The Mauritanian, Streaming on all platforms, 1st April
Adapted from the bestselling memoir Guantánamo Diary by former detainee Mohamedou Ould Slahi, this hard-hitting picture from Kevin Macdonald (State of Play) combines the sinuous plotting of a political thriller with a gruellingly vivid depiction of imprisonment and “enhanced” interrogation. Jodie Foster deploys flick-knife wits as Slahi’s lawyer, but it’s a mesmerising Tahar Rahim, in the central role of a man trying to cling to his humanity in the most inhuman of conditions, who is the beating heart of the picture.

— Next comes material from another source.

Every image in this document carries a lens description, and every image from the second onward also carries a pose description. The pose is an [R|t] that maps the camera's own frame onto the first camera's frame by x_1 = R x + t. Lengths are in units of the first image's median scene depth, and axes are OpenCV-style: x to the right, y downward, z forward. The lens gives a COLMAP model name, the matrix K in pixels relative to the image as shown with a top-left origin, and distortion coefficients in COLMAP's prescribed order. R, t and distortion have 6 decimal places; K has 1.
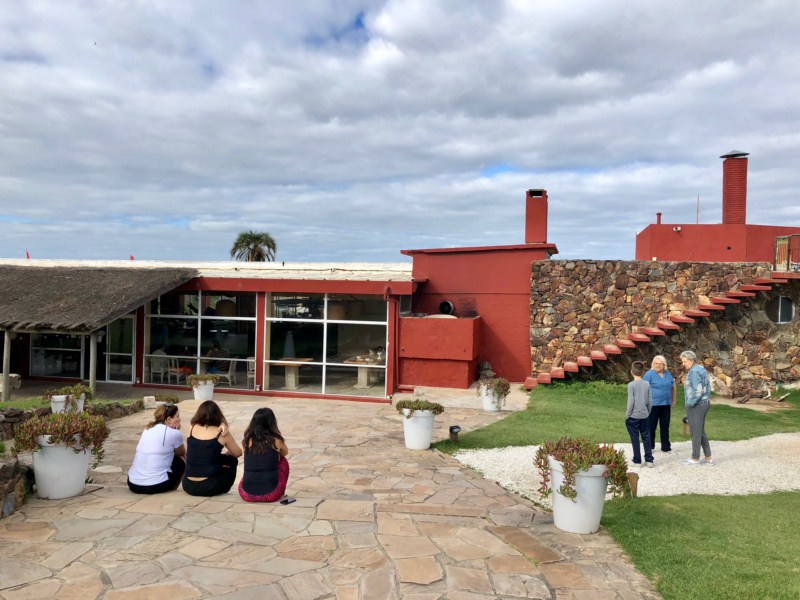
lens RADIAL K [[654.4, 0, 393.8], [0, 654.4, 280.0], [0, 0, 1]] dist [-0.017766, -0.005659]
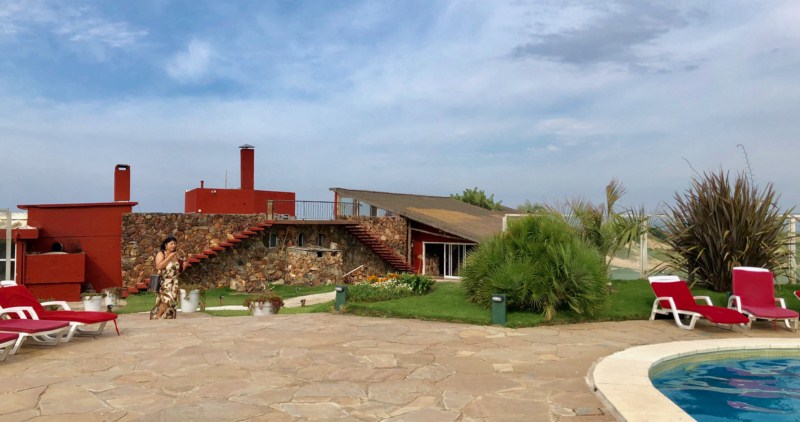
lens RADIAL K [[633.9, 0, 399.8], [0, 633.9, 211.4], [0, 0, 1]] dist [-0.011084, -0.008570]
pose [[0.762871, -0.001329, 0.646550, -0.249962], [0.011991, 0.999855, -0.012093, -0.009190], [-0.646440, 0.016978, 0.762776, -0.539866]]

Black Bear, Streaming on all platforms, 23rd April
Deliciously mean-spirited and capriciously plotted, Black Bear is a genuine original. Aubrey Plaza plays Allison, a writer and director whose main subject is herself in this gaslighting story that layers misdirection upon fiction. Allison’s arrival at a lakeside creative retreat unleashes tensions that are already at breaking point between the proprietors, musician Gabe (Christopher Abbott) and his pregnant girlfriend Blair (Sarah Gadon).

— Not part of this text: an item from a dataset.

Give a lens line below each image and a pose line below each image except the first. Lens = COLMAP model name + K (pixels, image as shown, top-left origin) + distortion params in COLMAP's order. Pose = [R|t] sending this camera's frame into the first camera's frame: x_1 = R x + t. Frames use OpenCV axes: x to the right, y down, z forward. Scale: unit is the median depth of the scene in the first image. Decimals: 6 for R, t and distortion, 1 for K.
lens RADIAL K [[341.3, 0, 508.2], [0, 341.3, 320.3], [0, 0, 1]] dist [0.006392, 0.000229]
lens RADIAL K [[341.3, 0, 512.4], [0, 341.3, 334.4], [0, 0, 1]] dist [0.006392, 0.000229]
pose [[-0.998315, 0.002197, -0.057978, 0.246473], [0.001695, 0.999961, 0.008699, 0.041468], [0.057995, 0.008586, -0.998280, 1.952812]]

Spring Blossom, Curzon Home Cinema, 23rd April
Suzanne Lindon was just 15 when she wrote the screenplay for this delicate coming of age drama; she was barely out of her teens when she directed and starred in the film. And, as this beguiling portrait of a schoolgirl who becomes platonically involved with an older man demonstrates, she is a talent. She deftly balances the discomfort of a relationship between a 35-year-old actor and a girl nearly 20 years his junior against moments of fantasy, and the agency and control that the girl exerts over the story throughout.